Credit union to make saving ‘more accessible’

PLANS for a credit union in Carrick are progressing at some speed, with interested individuals invited to hear more at the next meeting of Girvan’s Town Team.

When the Town Team was formed the intention was to help make various projects happen in Girvan, which would make life better for the local inhabitants.

At one of the early meetings, it was suggested that having a credit union – which had been suggested several years before but not implemented – might be revisited, and South Ayr-shire Council’s community engagement manager, Gus Collins, has set the wheels in motion.

Mr Collins has arranged for Craig Potter of First Alliance credit union – which is Kilwinning-based but already operates across Ayrshire – to speak at the next meeting of the Town Team on Thursday, August 16. If a further meeting would be helpful, this could be arranged then.

It having been generally agreed that expanding an existing credit union to include Carrick would be easier and perhaps more beneficial than beginning a very localised union, it is expected that the “common bond” required to join will simply be that one lives or works in Ayrshire.

Members of a credit union are encouraged to save and this money is then loaned to other members at a rate of no more than two percent per month on a reducing balance.

Anyone who has looked at the small print on payday loans – some of which are regularly advertising on television – will recognise how much less this is than the interest that they are currently charging.

Because credit unions are members of the Financial Services Compensation Fund 
it means that in the unlikely event of a credit union failing, then members’ money is protected.

Unlike banks, there are also no outside share­holders, meaning that all the benefits go to members, while members also have a say in how they are run.

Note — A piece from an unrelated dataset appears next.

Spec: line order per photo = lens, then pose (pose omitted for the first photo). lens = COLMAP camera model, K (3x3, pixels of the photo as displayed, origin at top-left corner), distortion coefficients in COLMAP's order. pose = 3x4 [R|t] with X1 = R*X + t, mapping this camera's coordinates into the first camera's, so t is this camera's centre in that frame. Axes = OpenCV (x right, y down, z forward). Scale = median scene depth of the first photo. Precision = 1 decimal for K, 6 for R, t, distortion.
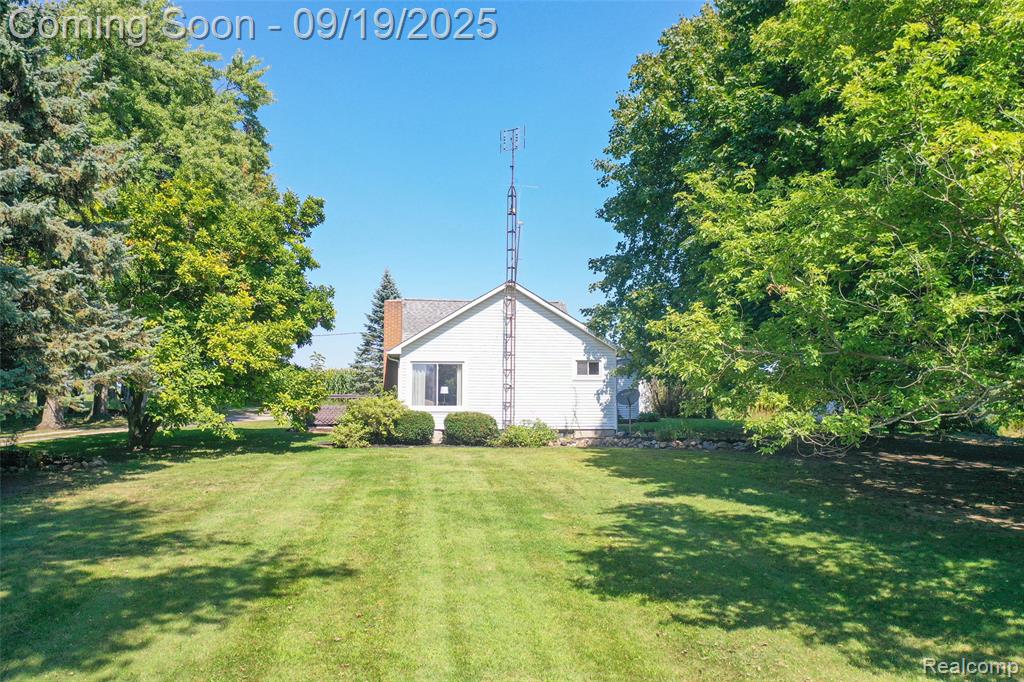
lens RADIAL K [[813.0, 0, 512.0], [0, 813.0, 341.0], [0, 0, 1]] dist [0.010029, -0.006358]
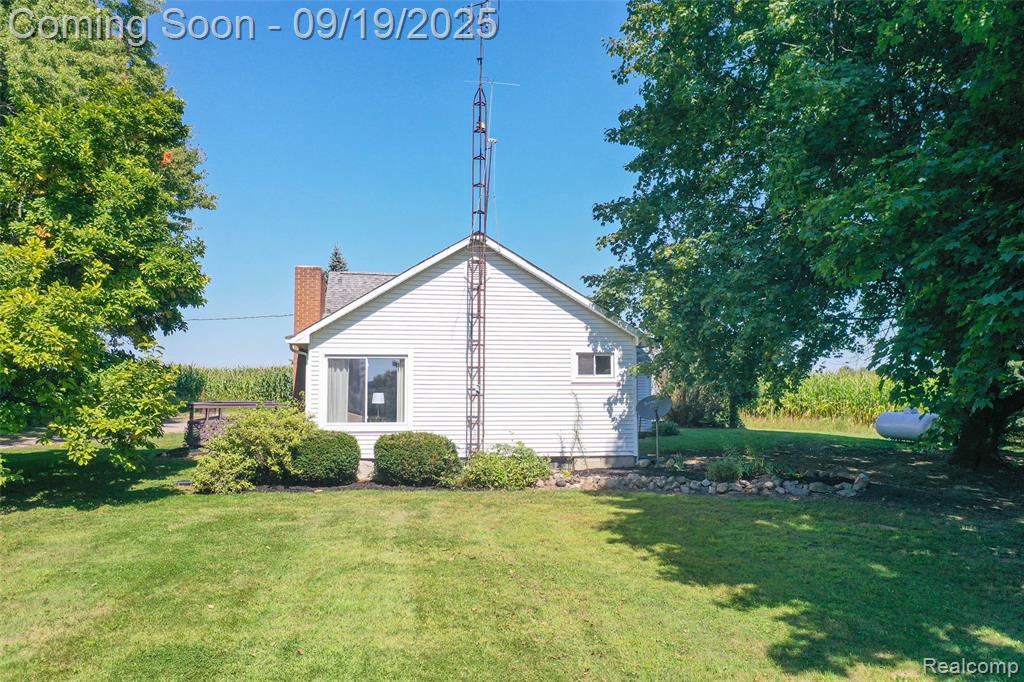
lens RADIAL K [[813.0, 0, 512.0], [0, 813.0, 341.0], [0, 0, 1]] dist [0.010029, -0.006358]
pose [[0.999658, -0.001077, 0.026123, 0.008630], [0.001002, 0.999995, 0.002915, 0.012246], [-0.026126, -0.002888, 0.999654, 0.342732]]
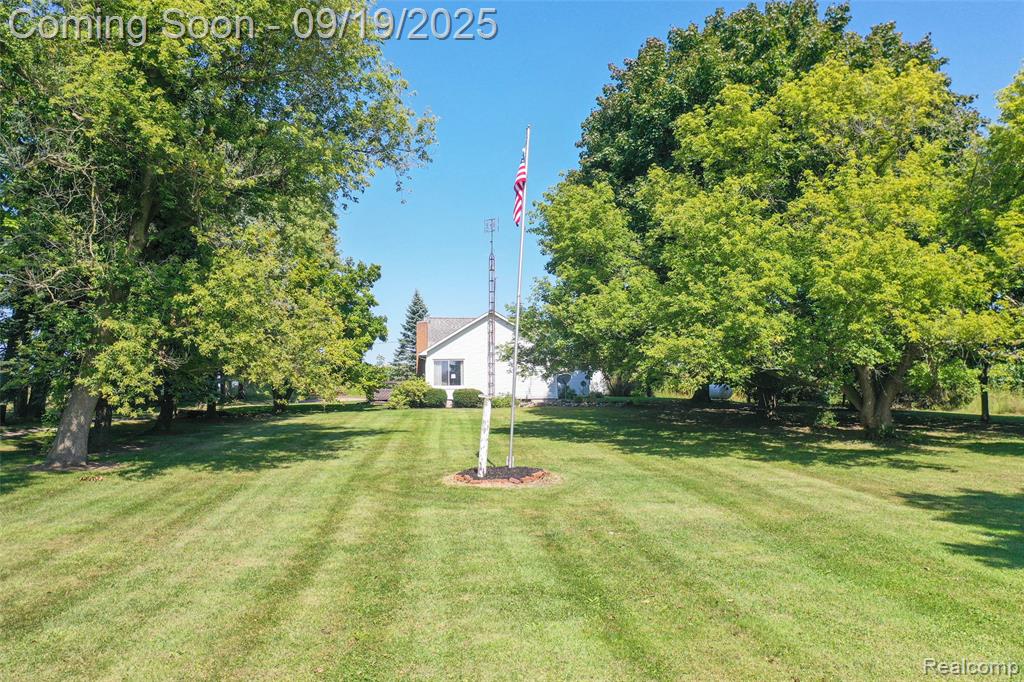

You can sign up for three different accounts – a Share Account, a Christmas Savings Club and a Summer Savings Club.

Under-16s are also encouraged to belong, as there is a Junior Savings Account especially for them.

Mr Potter said that belonging to a credit union would hopefully “make banking accessible to more people”, especially at a time when some people are struggling to get access to a bank account.

Credit unions are there, he said, so that people can “save and borrow responsibly”.

The next Town Team meeting will be held at 6.30pm in the Carrick Buildings on Girvan’s Henri­etta Street.

Suggestions and concerns can be passed on in writing by those who want to attend but do not wish to speak.